FBI Arrests 44 Cleveland Cops

CLEVELAND (AP) -- The dealer promised up to $3,700 for protection while he bought and sold drugs, an offer the FBI says 44 police officers, sheriff's deputies and prison guards gladly accepted.

The dealer, it turned out, was an undercover FBI agent making bogus sales. In a huge bust Wednesday, authorities arrested the officers and charged them all with conspiracy to distribute cocaine.

The charge carries a maximum penalty of 10 years to life in prison.

``Today has been a very difficult day in law enforcement,'' said Van Harp, the agent in charge of the FBI's Cleveland office. The probe ``really turned

back on law enforcement itself.''

Those arrested include police from Cleveland, East Cleveland, Cleveland Heights and Brooklyn, plus one deputy, 24 corrections officers and a former corrections officer from Cuyahoga County.
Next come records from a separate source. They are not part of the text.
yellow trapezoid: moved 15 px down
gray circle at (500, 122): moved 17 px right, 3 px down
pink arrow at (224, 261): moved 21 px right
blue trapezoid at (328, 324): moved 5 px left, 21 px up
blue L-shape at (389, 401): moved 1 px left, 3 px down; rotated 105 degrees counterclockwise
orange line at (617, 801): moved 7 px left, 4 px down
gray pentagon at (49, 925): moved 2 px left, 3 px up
Each took part in at least one of 16 staged deals between November 1996 and this month, the FBI said. An East Cleveland officer was late to one deal because he was giving an anti-drug presentation.

The arrests are the latest in a string of police corruption cases across the country, from Washington, New Orleans and Philadelphia to Indianapolis and Chicago. Allegations against officers in the past two years include murder, extortion, assault, framing suspects and attempted robbery.

In Cleveland, Mayor Michael White said he has suspended the city officers without pay.

``We're talking about a police division in the city of Cleveland with over 1,800 people,'' he said. ``Yes, it is frustrating and disappointing. But it in no way reflects on the entire division of men and women who serve all of us on a daily basis.''

Eight other people were arrested on conspiracy to distribute cocaine.

The sting grew out of an organized crime investigation that began in 1995, Harp said. Fifteen people have been arrested and charged with actually distributing the drugs and with other counts.

The FBI said it began to put together the conspiracy case against the officers in October 1996 when an undercover agent met Michael Joye, a Cuyahoga County corrections officer who was fired a few months later.

According to an FBI affidavit, Joye sold cocaine to an undercover agent and offered protection. The affidavit quotes Joye extensively, sometimes boasting about the people he recruited.

``We're the toughest gang on the street. That's how we look at it,'' the affidavit quotes Joye as saying.

FBI Director Louis Freeh said the arrests erode public confidence in the police.